Start of Provided information

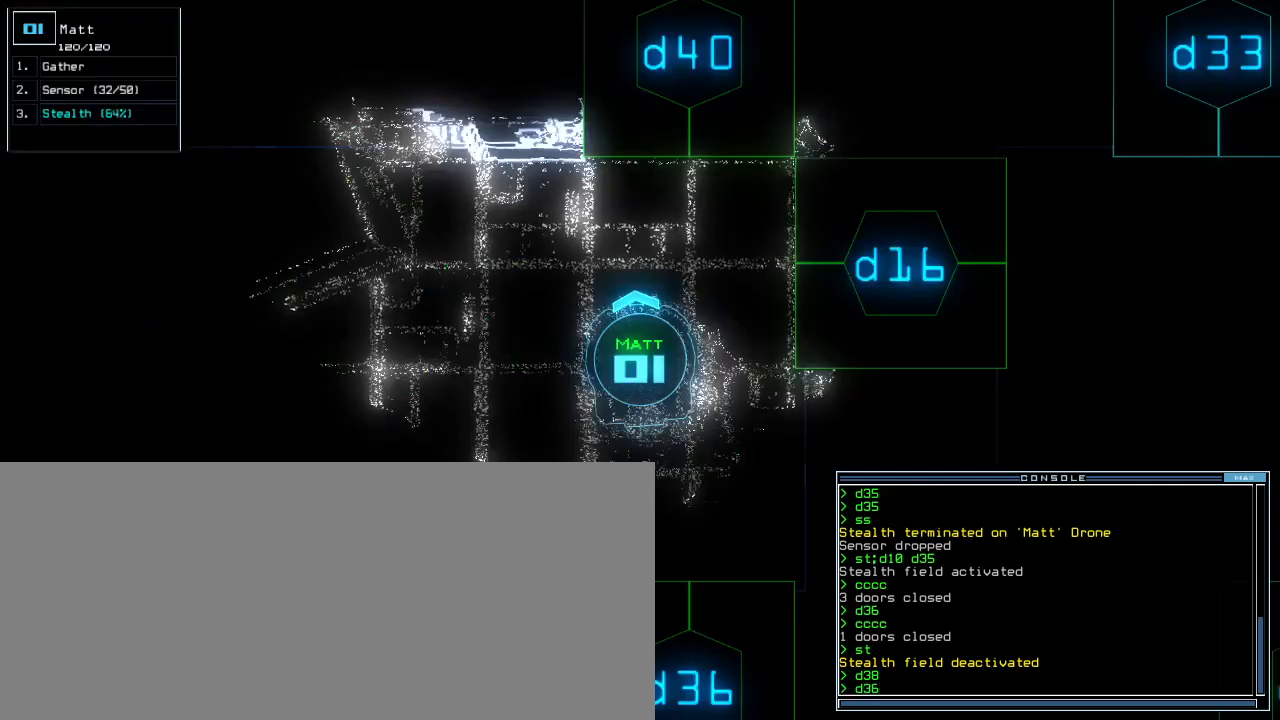
Gameplay with keyboard; each line is a JSON object with the keys held at the frame after it. "events" lists presses ("down") and releases ("up") of ".", "0", "1", "2", "3", "4", "5", "6", "7", "8", "9", "a", "b", "backspace", "c", "caps_lock", "comma", "ctrl_l", "ctrl_r", "d", "down", "e", "equals", "escape", "f", "f4", "g", "h", "i", "j", "k", "l", "left", "m", "minus", "n", "o", "p", "q", "quote", "r", "return", "right", "s", "semicolon", "shift_l", "shift_r", "space", "t", "tab", "tilde", "u", "up", "v", "w", "x", "y" and "z" between this image and that frame as [ms after this image, input, new state], when the widget could be followed in between. No other keys are recorded. Mouse input is not recorded. Not read: other_keys.
{"keys": ["right"], "events": [[20, "space", "up"], [120, "right", "down"]]}
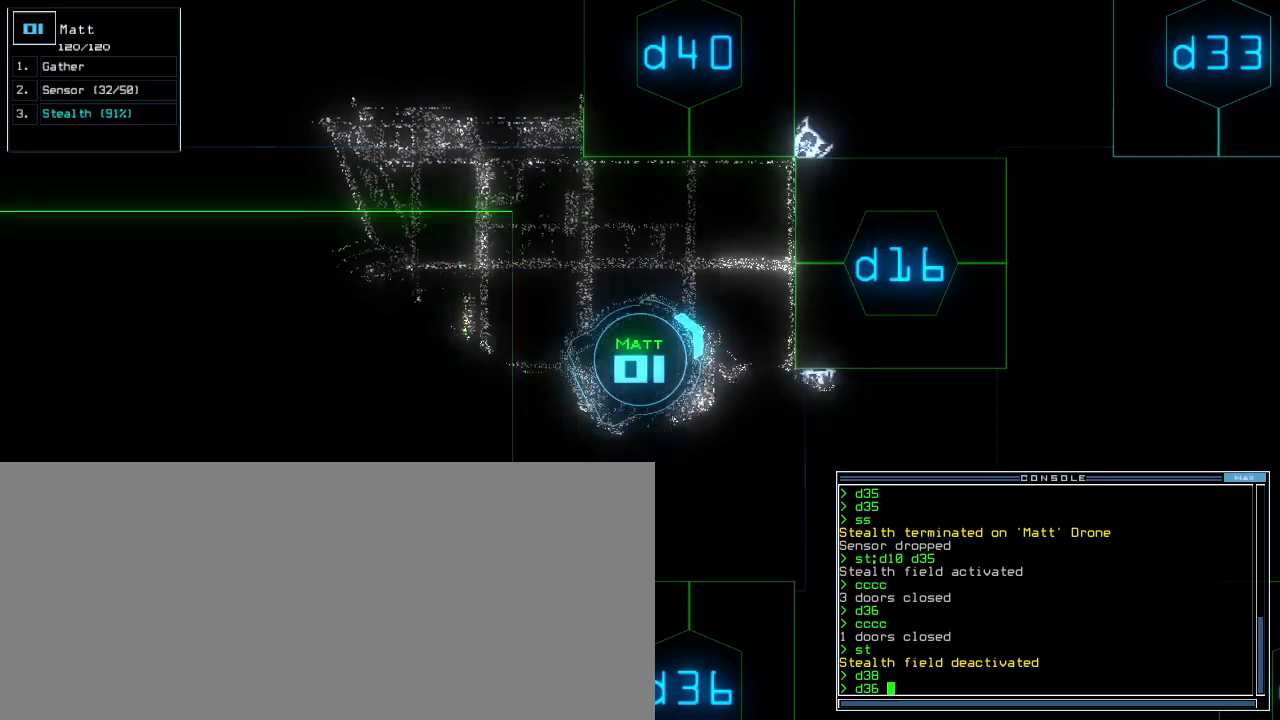
{"keys": ["up"], "events": [[200, "up", "down"], [480, "right", "up"]]}
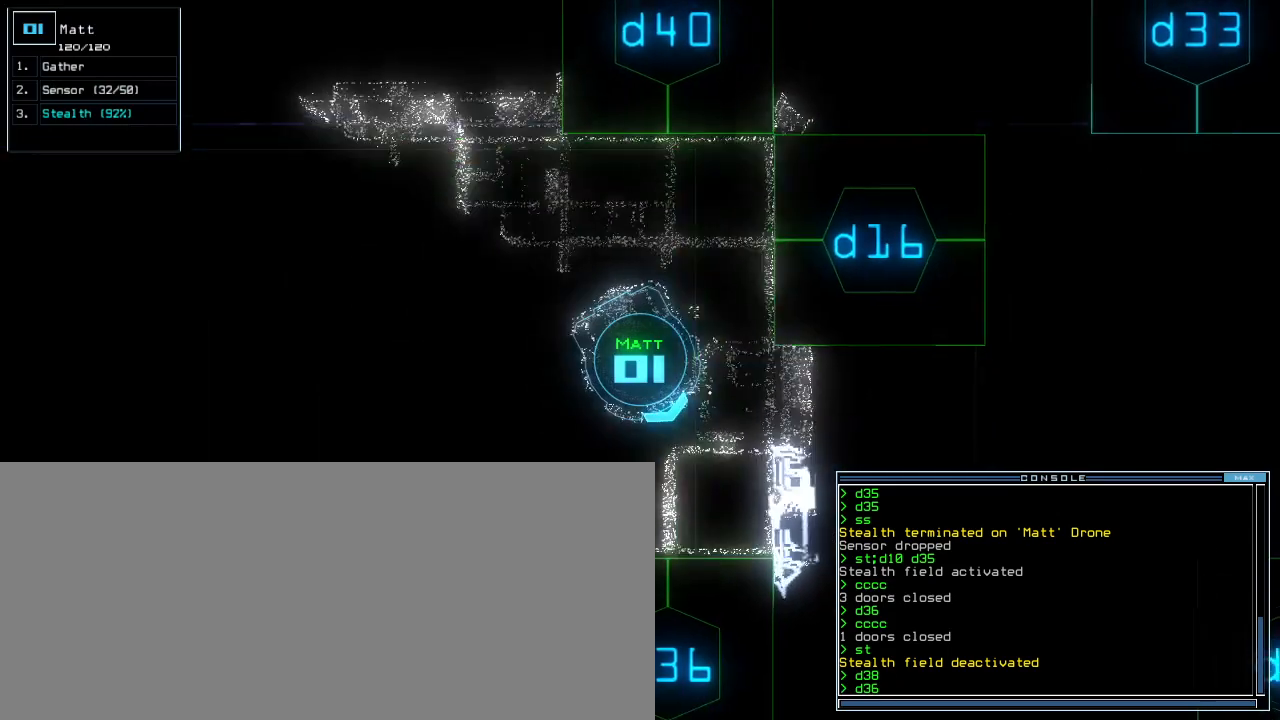
{"keys": ["up"], "events": [[240, "right", "down"], [340, "right", "up"]]}
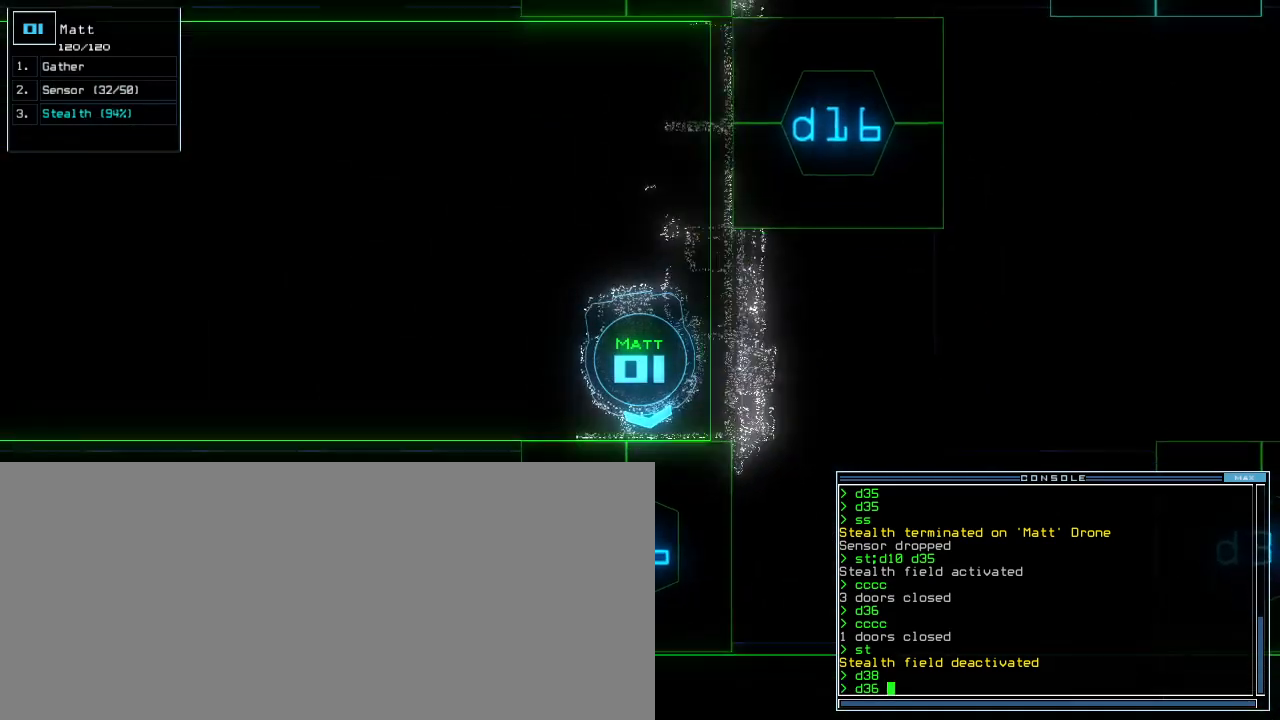
{"keys": [], "events": [[200, "up", "up"]]}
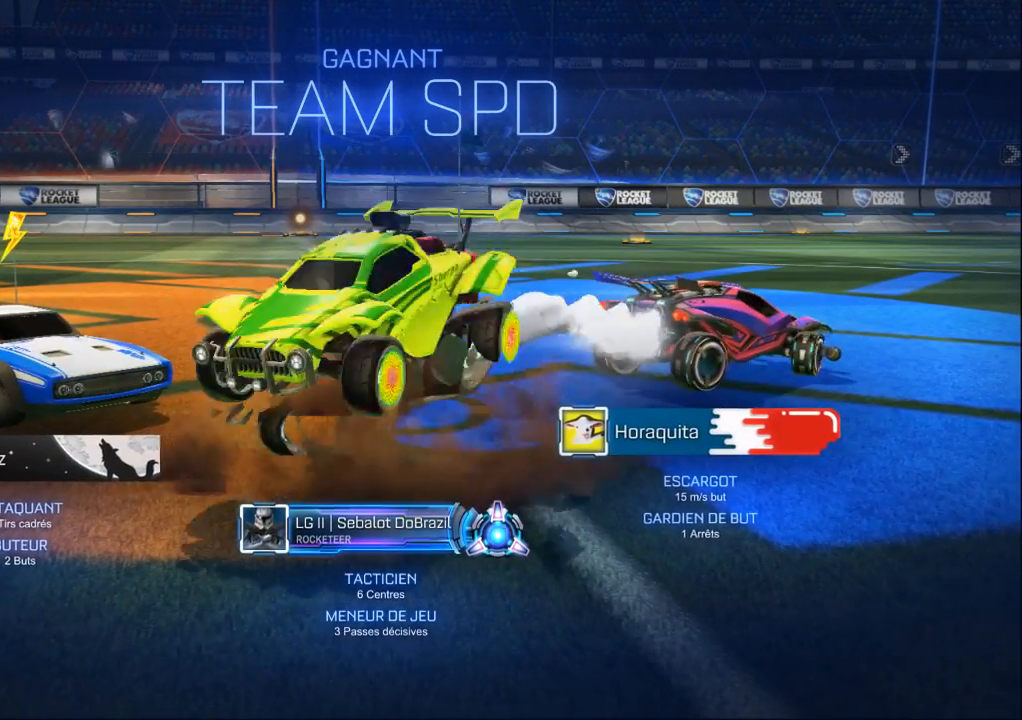
Gameplay with a controller (Xbox layout); each line is a JSON object with the inputs held at the frame after it (dt_ms = milliseconds from this image to that frame). "events" lists button and stick changes between this image and that frame as [ms after this image, input, new state], when the widget could be followed in between. Not read: L2 L3 R2 R3 START X.
{"dt_ms": 500, "buttons": [], "left_stick": "left", "right_stick": "center", "events": [[233, "A", "down"], [233, "left_stick", "left"], [300, "A", "up"]]}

End of Provided information

## What the exercise asks
Repeat the records in full, exactly as they appear, without the pictures.

## Exercise response
Gameplay with keyboard; each line is a JSON object with the keys held at the frame after it. "events" lists presses ("down") and releases ("up") of ".", "0", "1", "2", "3", "4", "5", "6", "7", "8", "9", "a", "b", "backspace", "c", "caps_lock", "comma", "ctrl_l", "ctrl_r", "d", "down", "e", "equals", "escape", "f", "f4", "g", "h", "i", "j", "k", "l", "left", "m", "minus", "n", "o", "p", "q", "quote", "r", "return", "right", "s", "semicolon", "shift_l", "shift_r", "space", "t", "tab", "tilde", "u", "up", "v", "w", "x", "y" and "z" between this image and that frame as [ms after this image, input, new state], when the widget could be followed in between. No other keys are recorded. Mouse input is not recorded. Not read: other_keys.
{"keys": ["right"], "events": [[20, "space", "up"], [120, "right", "down"]]}
{"keys": ["up"], "events": [[200, "up", "down"], [480, "right", "up"]]}
{"keys": ["up"], "events": [[240, "right", "down"], [340, "right", "up"]]}
{"keys": [], "events": [[200, "up", "up"]]}
Gameplay with a controller (Xbox layout); each line is a JSON object with the inputs held at the frame after it (dt_ms = milliseconds from this image to that frame). "events" lists button and stick changes between this image and that frame as [ms after this image, input, new state], when the widget could be followed in between. Not read: L2 L3 R2 R3 START X.
{"dt_ms": 500, "buttons": [], "left_stick": "left", "right_stick": "center", "events": [[233, "A", "down"], [233, "left_stick", "left"], [300, "A", "up"]]}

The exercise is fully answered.